Hi, Jami, my editor sent me your article because she “would certainly classify Serafina as an alpha heroine”, and becasue you’re one of her favorite paranormal romance authors. [Hi, Jennifer!]

I can’t imagine writing a story where the female protagonist is anything less than kick-ass. My favorite authors and screenwriters all have strong female protagonists: Claire in Gabaldon’s Outlander series; Daenerys and Cersei in Martin’s Game of Thrones; Zoe and Inara in Whedon’s Firefly, and so many others!

The heroine in my soon-to-be-released-on-Kindle medieval romantic suspense is all of the things in your Alpha Heroine list. My male protagonist is both strong and vulnerable, but Sera equals his strength as she learns to trust in her own inner resources.

Am I an alpha heroine? Absolutely! Know it and own it, ladies.

Glynis Jolly

My leading man, who is barely a major character in the story, is a beta character. He’s the voice of reasoning for my protagonist female. He’s the one who stops her from tripping over her own feet.


This is a great list! And I particularly love your opening point: that the butt-kicking heroine can be overdone and excelling this isn’t necessary for writing a strong heroine.

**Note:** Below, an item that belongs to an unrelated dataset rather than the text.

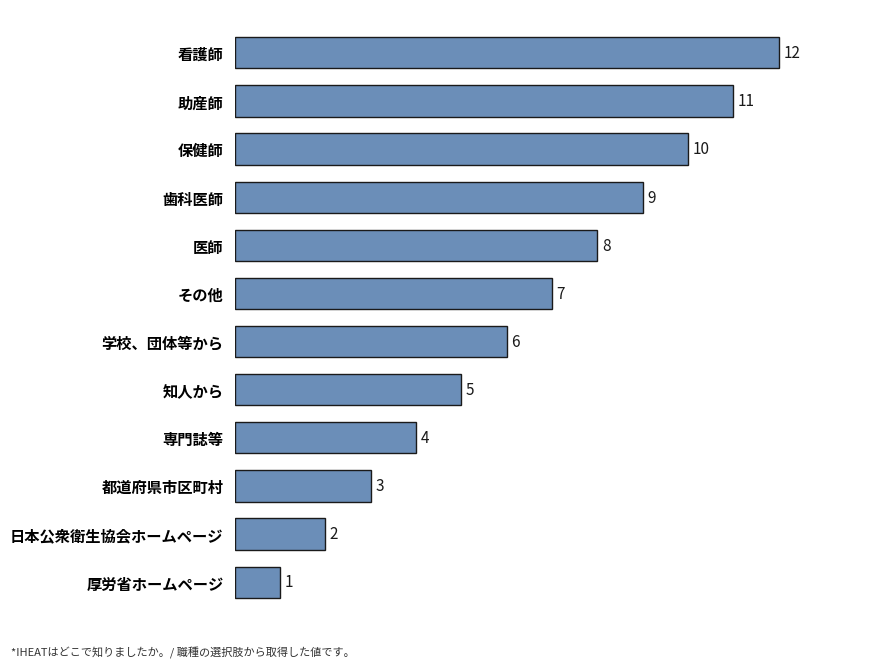

What is the ratio of the value at 知人から to the value at 歯科医師?

0.6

I think it’s really important to write non-wimpy female characters, but I think that sometimes we run into a problem when we equate “strength” and “alphaness” with what are traditionally considered masculine/testosterone-driven characteristics. My favorite female characters aren’t afraid to embrace the strengths of their feminine side. I think it’s great when they are a mix of these “alpha” characteristics (which in our society is all too often really just a synonym for masculine characteristics) and undervalued characteristics such as interpersonal skills and empathy.